* _Material to process_
--------------------------------------------------

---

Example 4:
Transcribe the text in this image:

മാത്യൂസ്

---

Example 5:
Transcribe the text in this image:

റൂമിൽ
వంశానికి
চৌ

--------------------------------------------------

* _What is needed_
Repeat the listing exactly.

* _Task response_
---

Example 4:
Transcribe the text in this image:

മാത്യൂസ്

---

Example 5:
Transcribe the text in this image:

റൂമിൽ
వంశానికి
চৌ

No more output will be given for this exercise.